(Entries taken from a collection)
★ ★ ★
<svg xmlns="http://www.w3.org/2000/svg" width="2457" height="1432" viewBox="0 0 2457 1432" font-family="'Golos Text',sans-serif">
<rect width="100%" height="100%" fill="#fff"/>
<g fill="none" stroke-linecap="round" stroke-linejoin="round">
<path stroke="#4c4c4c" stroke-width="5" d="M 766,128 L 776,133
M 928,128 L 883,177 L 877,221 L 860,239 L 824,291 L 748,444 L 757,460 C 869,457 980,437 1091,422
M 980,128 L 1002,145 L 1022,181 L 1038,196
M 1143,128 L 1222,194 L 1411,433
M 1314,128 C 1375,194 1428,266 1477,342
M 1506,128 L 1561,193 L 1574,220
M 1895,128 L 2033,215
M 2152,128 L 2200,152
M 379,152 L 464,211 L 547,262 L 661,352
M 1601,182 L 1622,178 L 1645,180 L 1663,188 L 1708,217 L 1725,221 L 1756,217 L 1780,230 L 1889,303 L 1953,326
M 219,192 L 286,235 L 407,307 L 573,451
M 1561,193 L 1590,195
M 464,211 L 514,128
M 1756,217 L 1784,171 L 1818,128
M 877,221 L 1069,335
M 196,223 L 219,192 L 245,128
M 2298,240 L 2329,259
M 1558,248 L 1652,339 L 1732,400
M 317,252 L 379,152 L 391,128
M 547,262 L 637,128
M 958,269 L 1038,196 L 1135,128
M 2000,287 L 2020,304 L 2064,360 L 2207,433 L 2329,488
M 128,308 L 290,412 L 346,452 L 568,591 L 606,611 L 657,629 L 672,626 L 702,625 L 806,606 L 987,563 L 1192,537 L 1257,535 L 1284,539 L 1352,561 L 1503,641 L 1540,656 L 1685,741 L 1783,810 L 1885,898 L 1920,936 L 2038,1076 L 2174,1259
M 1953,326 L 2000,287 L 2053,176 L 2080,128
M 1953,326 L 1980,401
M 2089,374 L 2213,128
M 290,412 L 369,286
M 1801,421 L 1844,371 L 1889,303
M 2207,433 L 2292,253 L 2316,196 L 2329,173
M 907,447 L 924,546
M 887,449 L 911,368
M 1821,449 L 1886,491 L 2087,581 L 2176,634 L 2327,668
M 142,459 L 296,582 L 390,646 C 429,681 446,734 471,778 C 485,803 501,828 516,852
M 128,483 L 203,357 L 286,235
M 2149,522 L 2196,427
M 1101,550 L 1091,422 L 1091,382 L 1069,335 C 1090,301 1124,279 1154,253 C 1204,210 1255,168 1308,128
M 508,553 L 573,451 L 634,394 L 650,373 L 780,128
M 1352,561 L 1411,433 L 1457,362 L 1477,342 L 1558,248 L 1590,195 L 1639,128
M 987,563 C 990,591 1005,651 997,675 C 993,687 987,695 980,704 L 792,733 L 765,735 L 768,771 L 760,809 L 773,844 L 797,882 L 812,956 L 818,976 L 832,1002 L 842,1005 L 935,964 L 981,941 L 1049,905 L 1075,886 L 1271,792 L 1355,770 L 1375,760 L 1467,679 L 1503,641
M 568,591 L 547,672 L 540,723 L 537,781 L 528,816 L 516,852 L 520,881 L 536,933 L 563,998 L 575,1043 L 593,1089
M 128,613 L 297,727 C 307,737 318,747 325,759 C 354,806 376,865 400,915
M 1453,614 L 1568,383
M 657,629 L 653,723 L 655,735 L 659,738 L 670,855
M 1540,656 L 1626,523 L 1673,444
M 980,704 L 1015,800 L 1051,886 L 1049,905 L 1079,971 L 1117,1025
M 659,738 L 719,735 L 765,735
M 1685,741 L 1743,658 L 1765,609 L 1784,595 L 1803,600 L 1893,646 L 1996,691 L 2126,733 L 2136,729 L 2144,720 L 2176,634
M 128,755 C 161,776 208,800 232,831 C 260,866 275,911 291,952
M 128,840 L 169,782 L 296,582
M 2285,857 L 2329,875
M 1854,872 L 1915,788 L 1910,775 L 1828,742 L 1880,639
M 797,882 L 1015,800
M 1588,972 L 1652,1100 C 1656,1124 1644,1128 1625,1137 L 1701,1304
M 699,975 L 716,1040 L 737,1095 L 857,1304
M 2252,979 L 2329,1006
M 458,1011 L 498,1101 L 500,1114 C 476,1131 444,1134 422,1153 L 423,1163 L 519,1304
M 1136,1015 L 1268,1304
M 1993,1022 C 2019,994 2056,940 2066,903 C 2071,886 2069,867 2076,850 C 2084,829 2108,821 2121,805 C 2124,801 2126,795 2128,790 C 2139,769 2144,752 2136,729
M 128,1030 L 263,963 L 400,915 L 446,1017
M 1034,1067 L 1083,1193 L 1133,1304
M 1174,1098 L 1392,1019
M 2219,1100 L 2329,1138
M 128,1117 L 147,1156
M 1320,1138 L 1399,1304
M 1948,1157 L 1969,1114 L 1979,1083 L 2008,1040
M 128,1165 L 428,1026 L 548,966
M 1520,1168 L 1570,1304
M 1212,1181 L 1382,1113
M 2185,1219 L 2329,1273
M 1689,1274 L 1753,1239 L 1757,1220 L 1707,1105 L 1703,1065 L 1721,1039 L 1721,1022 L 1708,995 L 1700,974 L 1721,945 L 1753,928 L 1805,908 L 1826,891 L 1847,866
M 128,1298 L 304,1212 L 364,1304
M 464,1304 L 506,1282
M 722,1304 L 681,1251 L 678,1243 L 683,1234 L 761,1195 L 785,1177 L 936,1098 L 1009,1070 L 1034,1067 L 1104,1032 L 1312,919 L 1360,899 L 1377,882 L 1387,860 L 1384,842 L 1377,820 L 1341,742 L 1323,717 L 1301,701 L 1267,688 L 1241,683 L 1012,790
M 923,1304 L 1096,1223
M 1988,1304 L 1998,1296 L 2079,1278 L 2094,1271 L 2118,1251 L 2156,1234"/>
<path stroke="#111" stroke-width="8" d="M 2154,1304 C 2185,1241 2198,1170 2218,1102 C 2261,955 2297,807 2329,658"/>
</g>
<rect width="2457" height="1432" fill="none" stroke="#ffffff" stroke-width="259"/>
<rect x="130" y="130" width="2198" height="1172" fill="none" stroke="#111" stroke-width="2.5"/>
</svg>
★ ★ ★
**Instructions to follow**
The records above need to be returned in full, with nothing altered.

**Solution to this task**
<svg xmlns="http://www.w3.org/2000/svg" width="2457" height="1432" viewBox="0 0 2457 1432" font-family="'Golos Text',sans-serif">
<rect width="100%" height="100%" fill="#fff"/>
<g fill="none" stroke-linecap="round" stroke-linejoin="round">
<path stroke="#4c4c4c" stroke-width="5" d="M 766,128 L 776,133
M 928,128 L 883,177 L 877,221 L 860,239 L 824,291 L 748,444 L 757,460 C 869,457 980,437 1091,422
M 980,128 L 1002,145 L 1022,181 L 1038,196
M 1143,128 L 1222,194 L 1411,433
M 1314,128 C 1375,194 1428,266 1477,342
M 1506,128 L 1561,193 L 1574,220
M 1895,128 L 2033,215
M 2152,128 L 2200,152
M 379,152 L 464,211 L 547,262 L 661,352
M 1601,182 L 1622,178 L 1645,180 L 1663,188 L 1708,217 L 1725,221 L 1756,217 L 1780,230 L 1889,303 L 1953,326
M 219,192 L 286,235 L 407,307 L 573,451
M 1561,193 L 1590,195
M 464,211 L 514,128
M 1756,217 L 1784,171 L 1818,128
M 877,221 L 1069,335
M 196,223 L 219,192 L 245,128
M 2298,240 L 2329,259
M 1558,248 L 1652,339 L 1732,400
M 317,252 L 379,152 L 391,128
M 547,262 L 637,128
M 958,269 L 1038,196 L 1135,128
M 2000,287 L 2020,304 L 2064,360 L 2207,433 L 2329,488
M 128,308 L 290,412 L 346,452 L 568,591 L 606,611 L 657,629 L 672,626 L 702,625 L 806,606 L 987,563 L 1192,537 L 1257,535 L 1284,539 L 1352,561 L 1503,641 L 1540,656 L 1685,741 L 1783,810 L 1885,898 L 1920,936 L 2038,1076 L 2174,1259
M 1953,326 L 2000,287 L 2053,176 L 2080,128
M 1953,326 L 1980,401
M 2089,374 L 2213,128
M 290,412 L 369,286
M 1801,421 L 1844,371 L 1889,303
M 2207,433 L 2292,253 L 2316,196 L 2329,173
M 907,447 L 924,546
M 887,449 L 911,368
M 1821,449 L 1886,491 L 2087,581 L 2176,634 L 2327,668
M 142,459 L 296,582 L 390,646 C 429,681 446,734 471,778 C 485,803 501,828 516,852
M 128,483 L 203,357 L 286,235
M 2149,522 L 2196,427
M 1101,550 L 1091,422 L 1091,382 L 1069,335 C 1090,301 1124,279 1154,253 C 1204,210 1255,168 1308,128
M 508,553 L 573,451 L 634,394 L 650,373 L 780,128
M 1352,561 L 1411,433 L 1457,362 L 1477,342 L 1558,248 L 1590,195 L 1639,128
M 987,563 C 990,591 1005,651 997,675 C 993,687 987,695 980,704 L 792,733 L 765,735 L 768,771 L 760,809 L 773,844 L 797,882 L 812,956 L 818,976 L 832,1002 L 842,1005 L 935,964 L 981,941 L 1049,905 L 1075,886 L 1271,792 L 1355,770 L 1375,760 L 1467,679 L 1503,641
M 568,591 L 547,672 L 540,723 L 537,781 L 528,816 L 516,852 L 520,881 L 536,933 L 563,998 L 575,1043 L 593,1089
M 128,613 L 297,727 C 307,737 318,747 325,759 C 354,806 376,865 400,915
M 1453,614 L 1568,383
M 657,629 L 653,723 L 655,735 L 659,738 L 670,855
M 1540,656 L 1626,523 L 1673,444
M 980,704 L 1015,800 L 1051,886 L 1049,905 L 1079,971 L 1117,1025
M 659,738 L 719,735 L 765,735
M 1685,741 L 1743,658 L 1765,609 L 1784,595 L 1803,600 L 1893,646 L 1996,691 L 2126,733 L 2136,729 L 2144,720 L 2176,634
M 128,755 C 161,776 208,800 232,831 C 260,866 275,911 291,952
M 128,840 L 169,782 L 296,582
M 2285,857 L 2329,875
M 1854,872 L 1915,788 L 1910,775 L 1828,742 L 1880,639
M 797,882 L 1015,800
M 1588,972 L 1652,1100 C 1656,1124 1644,1128 1625,1137 L 1701,1304
M 699,975 L 716,1040 L 737,1095 L 857,1304
M 2252,979 L 2329,1006
M 458,1011 L 498,1101 L 500,1114 C 476,1131 444,1134 422,1153 L 423,1163 L 519,1304
M 1136,1015 L 1268,1304
M 1993,1022 C 2019,994 2056,940 2066,903 C 2071,886 2069,867 2076,850 C 2084,829 2108,821 2121,805 C 2124,801 2126,795 2128,790 C 2139,769 2144,752 2136,729
M 128,1030 L 263,963 L 400,915 L 446,1017
M 1034,1067 L 1083,1193 L 1133,1304
M 1174,1098 L 1392,1019
M 2219,1100 L 2329,1138
M 128,1117 L 147,1156
M 1320,1138 L 1399,1304
M 1948,1157 L 1969,1114 L 1979,1083 L 2008,1040
M 128,1165 L 428,1026 L 548,966
M 1520,1168 L 1570,1304
M 1212,1181 L 1382,1113
M 2185,1219 L 2329,1273
M 1689,1274 L 1753,1239 L 1757,1220 L 1707,1105 L 1703,1065 L 1721,1039 L 1721,1022 L 1708,995 L 1700,974 L 1721,945 L 1753,928 L 1805,908 L 1826,891 L 1847,866
M 128,1298 L 304,1212 L 364,1304
M 464,1304 L 506,1282
M 722,1304 L 681,1251 L 678,1243 L 683,1234 L 761,1195 L 785,1177 L 936,1098 L 1009,1070 L 1034,1067 L 1104,1032 L 1312,919 L 1360,899 L 1377,882 L 1387,860 L 1384,842 L 1377,820 L 1341,742 L 1323,717 L 1301,701 L 1267,688 L 1241,683 L 1012,790
M 923,1304 L 1096,1223
M 1988,1304 L 1998,1296 L 2079,1278 L 2094,1271 L 2118,1251 L 2156,1234"/>
<path stroke="#111" stroke-width="8" d="M 2154,1304 C 2185,1241 2198,1170 2218,1102 C 2261,955 2297,807 2329,658"/>
</g>
<rect width="2457" height="1432" fill="none" stroke="#ffffff" stroke-width="259"/>
<rect x="130" y="130" width="2198" height="1172" fill="none" stroke="#111" stroke-width="2.5"/>
</svg>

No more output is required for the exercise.